***** FRAGMENT

Pan Bóg Pracodawca
DOROTA NOWAKOWSKA • dawno temuO swoich perypetiach z szefami więcej mają do powiedzenia kobiety. Nie chodzi tu o żadne molestowanie w tradycyjnym tego słowa znaczeniu. Choć to, co mam na myśli, też można nazwać molestowaniem "na tle rodzinnym". Niech rękę podniesie ta, która podczas rozmowy kwalifikacyjnej nie została zapytana, czy jest mężatką i kiedy planuje dzieci. A potem państwo się dziwi, że mamy niż demograficzny.
"Masz wolne popołudnie? Chciałabym się wygadać" - usłyszałam przez telefon. Głos Majki, mojej starej współlokatorki, nie wróżył nic dobrego. Od kiedy ją znam, zawsze radziła sobie sama. Teraz z tonu jej głosu domyśliłam się, że potrzebuje mojego rękawa, by się w niego wypłakać i cierpliwego ucha. Ktoś w końcu ją złamał.

**********
***** ZAWARTOŚĆ ZBIORU DANYCH

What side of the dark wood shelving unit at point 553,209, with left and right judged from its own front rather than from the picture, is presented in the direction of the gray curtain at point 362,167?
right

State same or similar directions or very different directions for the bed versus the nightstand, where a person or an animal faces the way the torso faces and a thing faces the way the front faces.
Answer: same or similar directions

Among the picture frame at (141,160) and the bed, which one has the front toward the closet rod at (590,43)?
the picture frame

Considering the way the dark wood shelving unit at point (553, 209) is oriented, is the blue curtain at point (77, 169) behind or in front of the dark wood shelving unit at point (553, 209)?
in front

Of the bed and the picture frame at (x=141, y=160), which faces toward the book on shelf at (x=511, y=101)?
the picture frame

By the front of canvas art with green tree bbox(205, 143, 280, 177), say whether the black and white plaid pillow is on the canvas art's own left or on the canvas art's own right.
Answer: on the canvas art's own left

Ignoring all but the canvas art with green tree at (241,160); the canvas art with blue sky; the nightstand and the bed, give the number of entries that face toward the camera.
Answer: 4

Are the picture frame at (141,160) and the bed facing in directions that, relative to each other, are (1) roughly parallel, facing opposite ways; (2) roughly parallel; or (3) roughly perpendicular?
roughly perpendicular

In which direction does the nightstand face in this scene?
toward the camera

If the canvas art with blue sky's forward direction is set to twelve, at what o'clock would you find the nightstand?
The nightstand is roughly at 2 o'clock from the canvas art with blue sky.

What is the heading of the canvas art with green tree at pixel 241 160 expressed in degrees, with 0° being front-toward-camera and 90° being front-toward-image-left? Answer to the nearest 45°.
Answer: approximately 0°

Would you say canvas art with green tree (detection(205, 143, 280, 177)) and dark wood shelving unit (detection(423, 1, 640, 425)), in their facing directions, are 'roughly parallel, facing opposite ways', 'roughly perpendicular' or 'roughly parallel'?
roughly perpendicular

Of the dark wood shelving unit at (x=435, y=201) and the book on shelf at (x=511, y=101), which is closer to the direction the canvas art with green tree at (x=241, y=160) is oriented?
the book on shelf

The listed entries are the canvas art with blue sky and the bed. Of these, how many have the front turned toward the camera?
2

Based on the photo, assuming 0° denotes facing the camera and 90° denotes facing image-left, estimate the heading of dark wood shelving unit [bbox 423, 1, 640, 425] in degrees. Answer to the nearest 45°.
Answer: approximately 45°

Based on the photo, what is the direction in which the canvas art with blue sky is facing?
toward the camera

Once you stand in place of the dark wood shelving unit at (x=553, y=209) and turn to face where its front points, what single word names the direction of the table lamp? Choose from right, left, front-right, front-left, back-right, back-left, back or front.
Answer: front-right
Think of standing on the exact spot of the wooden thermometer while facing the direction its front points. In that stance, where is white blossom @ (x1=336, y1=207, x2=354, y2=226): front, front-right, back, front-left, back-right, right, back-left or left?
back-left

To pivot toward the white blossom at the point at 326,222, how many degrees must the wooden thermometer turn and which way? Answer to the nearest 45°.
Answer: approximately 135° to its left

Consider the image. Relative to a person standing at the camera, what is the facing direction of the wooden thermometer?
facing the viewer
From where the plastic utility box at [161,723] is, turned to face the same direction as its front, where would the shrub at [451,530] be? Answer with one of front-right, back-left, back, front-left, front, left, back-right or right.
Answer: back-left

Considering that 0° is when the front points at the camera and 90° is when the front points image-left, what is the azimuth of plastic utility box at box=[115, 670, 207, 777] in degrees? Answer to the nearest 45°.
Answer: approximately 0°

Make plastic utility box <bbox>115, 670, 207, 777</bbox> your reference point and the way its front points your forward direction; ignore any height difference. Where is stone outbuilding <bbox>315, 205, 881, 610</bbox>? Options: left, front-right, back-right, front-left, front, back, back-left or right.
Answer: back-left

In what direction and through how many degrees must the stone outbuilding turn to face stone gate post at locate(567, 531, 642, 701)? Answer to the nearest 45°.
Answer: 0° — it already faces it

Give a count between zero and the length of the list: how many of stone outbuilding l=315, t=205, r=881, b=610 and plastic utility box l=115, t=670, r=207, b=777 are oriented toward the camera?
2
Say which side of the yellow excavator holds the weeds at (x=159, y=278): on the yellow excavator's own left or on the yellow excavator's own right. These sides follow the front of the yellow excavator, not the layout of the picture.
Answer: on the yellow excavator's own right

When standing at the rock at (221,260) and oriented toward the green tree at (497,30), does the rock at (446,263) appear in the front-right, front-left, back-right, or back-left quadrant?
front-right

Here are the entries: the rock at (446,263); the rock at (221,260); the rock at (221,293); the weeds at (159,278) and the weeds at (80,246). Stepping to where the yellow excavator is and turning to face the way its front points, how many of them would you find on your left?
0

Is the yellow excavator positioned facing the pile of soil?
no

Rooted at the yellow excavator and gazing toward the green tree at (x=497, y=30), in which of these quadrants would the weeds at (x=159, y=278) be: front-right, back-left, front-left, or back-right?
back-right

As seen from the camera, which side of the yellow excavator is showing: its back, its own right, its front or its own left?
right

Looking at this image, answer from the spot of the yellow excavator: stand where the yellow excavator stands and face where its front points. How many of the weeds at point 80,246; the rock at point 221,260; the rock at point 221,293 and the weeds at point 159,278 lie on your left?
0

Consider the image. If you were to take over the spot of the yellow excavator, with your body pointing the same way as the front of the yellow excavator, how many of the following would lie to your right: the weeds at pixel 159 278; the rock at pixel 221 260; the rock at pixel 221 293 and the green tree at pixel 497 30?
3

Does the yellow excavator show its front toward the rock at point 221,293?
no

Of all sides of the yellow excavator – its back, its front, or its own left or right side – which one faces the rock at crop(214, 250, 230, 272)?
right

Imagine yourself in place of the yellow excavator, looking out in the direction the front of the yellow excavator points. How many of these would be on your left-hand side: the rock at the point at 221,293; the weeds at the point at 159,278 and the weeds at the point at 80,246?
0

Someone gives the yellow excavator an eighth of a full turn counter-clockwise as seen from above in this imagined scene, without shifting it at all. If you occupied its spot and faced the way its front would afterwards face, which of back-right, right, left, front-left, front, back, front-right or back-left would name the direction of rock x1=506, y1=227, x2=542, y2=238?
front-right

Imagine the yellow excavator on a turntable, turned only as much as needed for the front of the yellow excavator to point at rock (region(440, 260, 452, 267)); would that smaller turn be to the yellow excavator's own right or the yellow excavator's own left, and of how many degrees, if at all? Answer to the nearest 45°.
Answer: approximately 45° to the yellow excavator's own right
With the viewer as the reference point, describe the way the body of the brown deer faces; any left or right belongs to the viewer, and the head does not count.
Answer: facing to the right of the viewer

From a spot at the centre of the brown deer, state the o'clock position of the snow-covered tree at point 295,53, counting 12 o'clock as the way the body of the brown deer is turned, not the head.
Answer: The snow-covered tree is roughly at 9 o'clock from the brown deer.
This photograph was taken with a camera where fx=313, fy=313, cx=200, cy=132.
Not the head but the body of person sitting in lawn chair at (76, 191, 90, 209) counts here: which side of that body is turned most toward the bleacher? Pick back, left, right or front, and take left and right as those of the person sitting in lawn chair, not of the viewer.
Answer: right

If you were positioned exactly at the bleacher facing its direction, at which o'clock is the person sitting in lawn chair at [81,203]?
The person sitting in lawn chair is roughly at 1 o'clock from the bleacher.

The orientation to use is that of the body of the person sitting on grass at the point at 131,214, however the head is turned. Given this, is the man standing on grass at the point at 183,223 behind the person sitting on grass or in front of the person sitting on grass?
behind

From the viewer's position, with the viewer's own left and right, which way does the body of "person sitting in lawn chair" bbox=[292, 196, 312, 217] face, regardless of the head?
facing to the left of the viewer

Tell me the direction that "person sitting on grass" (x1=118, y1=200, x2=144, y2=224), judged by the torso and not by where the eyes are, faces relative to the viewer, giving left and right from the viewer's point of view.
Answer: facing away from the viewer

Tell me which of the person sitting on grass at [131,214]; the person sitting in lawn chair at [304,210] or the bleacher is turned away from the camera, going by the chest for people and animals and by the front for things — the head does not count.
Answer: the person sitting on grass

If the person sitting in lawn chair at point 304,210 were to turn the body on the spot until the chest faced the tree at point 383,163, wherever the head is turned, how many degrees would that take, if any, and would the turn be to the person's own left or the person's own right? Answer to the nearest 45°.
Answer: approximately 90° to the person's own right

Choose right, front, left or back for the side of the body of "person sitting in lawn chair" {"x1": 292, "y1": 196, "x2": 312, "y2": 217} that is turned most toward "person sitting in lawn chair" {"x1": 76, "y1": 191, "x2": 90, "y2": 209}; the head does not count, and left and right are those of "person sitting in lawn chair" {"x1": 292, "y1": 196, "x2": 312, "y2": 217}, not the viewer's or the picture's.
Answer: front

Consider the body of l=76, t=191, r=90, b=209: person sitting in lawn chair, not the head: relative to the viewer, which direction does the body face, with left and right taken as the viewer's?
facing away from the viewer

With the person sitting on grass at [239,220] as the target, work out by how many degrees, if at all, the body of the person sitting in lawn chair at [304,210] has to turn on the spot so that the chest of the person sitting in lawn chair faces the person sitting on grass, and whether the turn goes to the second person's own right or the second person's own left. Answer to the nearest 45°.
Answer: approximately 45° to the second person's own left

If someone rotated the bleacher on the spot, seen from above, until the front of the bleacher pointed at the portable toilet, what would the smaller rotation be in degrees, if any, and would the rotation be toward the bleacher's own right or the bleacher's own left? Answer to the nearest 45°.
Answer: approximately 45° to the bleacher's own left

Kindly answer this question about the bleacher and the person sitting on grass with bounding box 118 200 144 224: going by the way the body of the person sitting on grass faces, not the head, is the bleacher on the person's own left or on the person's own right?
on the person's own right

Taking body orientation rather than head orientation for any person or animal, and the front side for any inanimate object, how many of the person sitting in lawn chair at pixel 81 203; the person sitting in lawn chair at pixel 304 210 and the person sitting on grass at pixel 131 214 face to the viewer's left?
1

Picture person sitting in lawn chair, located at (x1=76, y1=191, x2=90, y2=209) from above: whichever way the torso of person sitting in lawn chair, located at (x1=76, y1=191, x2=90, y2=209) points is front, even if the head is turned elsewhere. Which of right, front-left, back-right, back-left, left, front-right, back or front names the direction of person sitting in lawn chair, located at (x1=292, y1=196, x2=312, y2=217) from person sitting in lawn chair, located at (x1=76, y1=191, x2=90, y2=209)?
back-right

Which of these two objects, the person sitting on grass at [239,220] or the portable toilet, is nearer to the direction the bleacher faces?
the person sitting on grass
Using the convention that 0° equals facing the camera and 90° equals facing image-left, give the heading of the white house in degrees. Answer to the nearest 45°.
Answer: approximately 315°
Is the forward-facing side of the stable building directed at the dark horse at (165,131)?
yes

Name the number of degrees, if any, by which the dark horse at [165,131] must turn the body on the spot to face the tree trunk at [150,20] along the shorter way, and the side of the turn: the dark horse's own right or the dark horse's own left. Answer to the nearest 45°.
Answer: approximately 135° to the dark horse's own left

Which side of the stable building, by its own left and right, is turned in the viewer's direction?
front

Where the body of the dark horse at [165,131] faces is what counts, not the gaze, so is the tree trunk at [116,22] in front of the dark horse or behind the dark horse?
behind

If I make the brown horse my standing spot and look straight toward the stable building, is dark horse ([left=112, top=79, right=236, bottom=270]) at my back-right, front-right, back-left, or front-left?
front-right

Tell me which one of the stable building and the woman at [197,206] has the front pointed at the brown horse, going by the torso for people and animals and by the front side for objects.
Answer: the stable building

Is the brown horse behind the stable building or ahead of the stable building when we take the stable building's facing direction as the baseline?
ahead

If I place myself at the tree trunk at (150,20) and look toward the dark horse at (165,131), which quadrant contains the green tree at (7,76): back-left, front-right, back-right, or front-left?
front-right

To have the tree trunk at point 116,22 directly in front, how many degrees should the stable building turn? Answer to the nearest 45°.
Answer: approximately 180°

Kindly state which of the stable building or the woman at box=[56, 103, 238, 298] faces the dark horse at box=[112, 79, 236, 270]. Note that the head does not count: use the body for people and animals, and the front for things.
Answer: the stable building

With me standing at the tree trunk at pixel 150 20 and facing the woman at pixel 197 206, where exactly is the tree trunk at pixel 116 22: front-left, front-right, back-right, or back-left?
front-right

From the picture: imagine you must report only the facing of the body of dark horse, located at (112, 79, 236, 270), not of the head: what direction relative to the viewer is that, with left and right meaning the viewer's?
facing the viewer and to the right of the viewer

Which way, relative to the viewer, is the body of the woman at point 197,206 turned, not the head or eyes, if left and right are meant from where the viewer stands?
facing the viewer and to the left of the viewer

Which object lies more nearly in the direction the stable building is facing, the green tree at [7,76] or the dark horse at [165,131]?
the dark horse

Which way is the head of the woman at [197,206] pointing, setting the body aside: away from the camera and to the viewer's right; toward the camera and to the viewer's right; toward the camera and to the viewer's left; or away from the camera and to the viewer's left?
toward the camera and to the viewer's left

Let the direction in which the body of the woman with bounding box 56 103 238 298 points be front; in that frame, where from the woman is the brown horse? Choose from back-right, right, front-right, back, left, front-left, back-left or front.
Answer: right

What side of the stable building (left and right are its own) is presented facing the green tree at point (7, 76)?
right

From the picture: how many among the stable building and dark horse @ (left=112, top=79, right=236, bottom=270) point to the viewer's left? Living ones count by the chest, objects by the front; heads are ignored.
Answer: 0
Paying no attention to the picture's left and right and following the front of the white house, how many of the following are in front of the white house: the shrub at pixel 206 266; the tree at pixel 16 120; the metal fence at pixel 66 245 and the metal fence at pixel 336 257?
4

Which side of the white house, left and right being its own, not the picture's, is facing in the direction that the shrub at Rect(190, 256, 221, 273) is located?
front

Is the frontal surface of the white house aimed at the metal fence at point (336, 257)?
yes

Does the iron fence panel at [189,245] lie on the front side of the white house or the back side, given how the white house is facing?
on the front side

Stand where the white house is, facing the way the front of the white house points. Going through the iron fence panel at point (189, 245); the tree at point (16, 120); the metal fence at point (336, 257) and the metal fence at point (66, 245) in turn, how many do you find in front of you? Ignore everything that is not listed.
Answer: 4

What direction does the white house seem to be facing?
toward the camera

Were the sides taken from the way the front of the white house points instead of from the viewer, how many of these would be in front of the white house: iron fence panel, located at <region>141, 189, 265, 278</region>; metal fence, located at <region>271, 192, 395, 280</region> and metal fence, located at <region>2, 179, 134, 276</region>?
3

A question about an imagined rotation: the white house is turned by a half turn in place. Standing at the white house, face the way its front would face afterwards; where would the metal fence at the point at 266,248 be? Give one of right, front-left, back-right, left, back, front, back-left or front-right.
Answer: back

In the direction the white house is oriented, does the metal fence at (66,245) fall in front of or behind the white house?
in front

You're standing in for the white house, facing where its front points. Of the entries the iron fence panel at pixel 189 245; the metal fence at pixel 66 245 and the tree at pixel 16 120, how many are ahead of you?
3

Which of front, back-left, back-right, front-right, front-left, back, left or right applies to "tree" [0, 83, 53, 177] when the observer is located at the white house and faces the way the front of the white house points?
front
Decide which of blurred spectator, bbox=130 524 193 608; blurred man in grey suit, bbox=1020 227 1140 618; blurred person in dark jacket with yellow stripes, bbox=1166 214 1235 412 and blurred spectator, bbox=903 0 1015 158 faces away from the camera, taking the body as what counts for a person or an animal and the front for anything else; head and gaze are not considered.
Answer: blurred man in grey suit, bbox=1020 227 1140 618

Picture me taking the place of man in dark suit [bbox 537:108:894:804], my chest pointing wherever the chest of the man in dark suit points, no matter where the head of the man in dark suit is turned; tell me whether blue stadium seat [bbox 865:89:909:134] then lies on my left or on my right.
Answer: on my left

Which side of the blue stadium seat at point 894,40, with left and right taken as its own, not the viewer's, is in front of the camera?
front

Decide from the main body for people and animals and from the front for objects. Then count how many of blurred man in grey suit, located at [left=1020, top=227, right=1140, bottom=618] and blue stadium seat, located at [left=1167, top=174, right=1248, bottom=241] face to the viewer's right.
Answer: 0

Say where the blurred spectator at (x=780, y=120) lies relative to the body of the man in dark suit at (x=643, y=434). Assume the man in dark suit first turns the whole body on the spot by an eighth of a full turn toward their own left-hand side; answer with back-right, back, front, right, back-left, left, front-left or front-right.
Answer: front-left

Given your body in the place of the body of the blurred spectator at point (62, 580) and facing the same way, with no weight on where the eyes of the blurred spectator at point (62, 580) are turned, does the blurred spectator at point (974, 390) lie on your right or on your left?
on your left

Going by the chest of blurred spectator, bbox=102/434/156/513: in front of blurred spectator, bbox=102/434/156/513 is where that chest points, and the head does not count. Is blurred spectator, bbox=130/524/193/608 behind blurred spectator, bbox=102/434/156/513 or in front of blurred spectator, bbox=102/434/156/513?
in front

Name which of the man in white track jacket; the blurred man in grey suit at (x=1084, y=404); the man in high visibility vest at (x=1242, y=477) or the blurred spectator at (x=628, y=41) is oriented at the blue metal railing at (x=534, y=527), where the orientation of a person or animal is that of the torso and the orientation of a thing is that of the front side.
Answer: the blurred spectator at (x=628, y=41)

**********

DO WYKONANIA:
Dopisz dalszy ciąg felietonu o kobietach i ich pracodawcach, zaczynając zaraz po jego ostatnim zdaniu.

WYNIK ZADANIA:
Po paru łykach kawy rozsiadłyśmy się wygodnie w kawiarnianych fotelach, Majka zdjęła z rezygnacją apaszkę z szyi. Miała rozmowę z szefem. Obniżył jej pensję o 25%, bo — jak stwierdził — Majka "nie jest pędzącą lokomotywą, która taranuje przeszkody". Mieszkałam z tą dziewczyną trzy lata i wiem, że jest rzetelna w tym, co robi. Czasami śmieje się, że chyba jest za bardzo namolna dzwoniąc do kogoś po raz trzeci, by upewnić się, czy wszystko zostanie zrobione jak należy. Ale co może zrobić — woli nie podskakiwać, bo właśnie skończyła jej się umowa na czas określony. Żadnej rozmowy o przedłużeniu pracy nie było, o nieprzedłużeniu też. Majka przychodzi do pracy, szef bardzo zajęty, nie ma z kim załatwić formalności. Cisza. Ale ona jeszcze nie ma co narzekać.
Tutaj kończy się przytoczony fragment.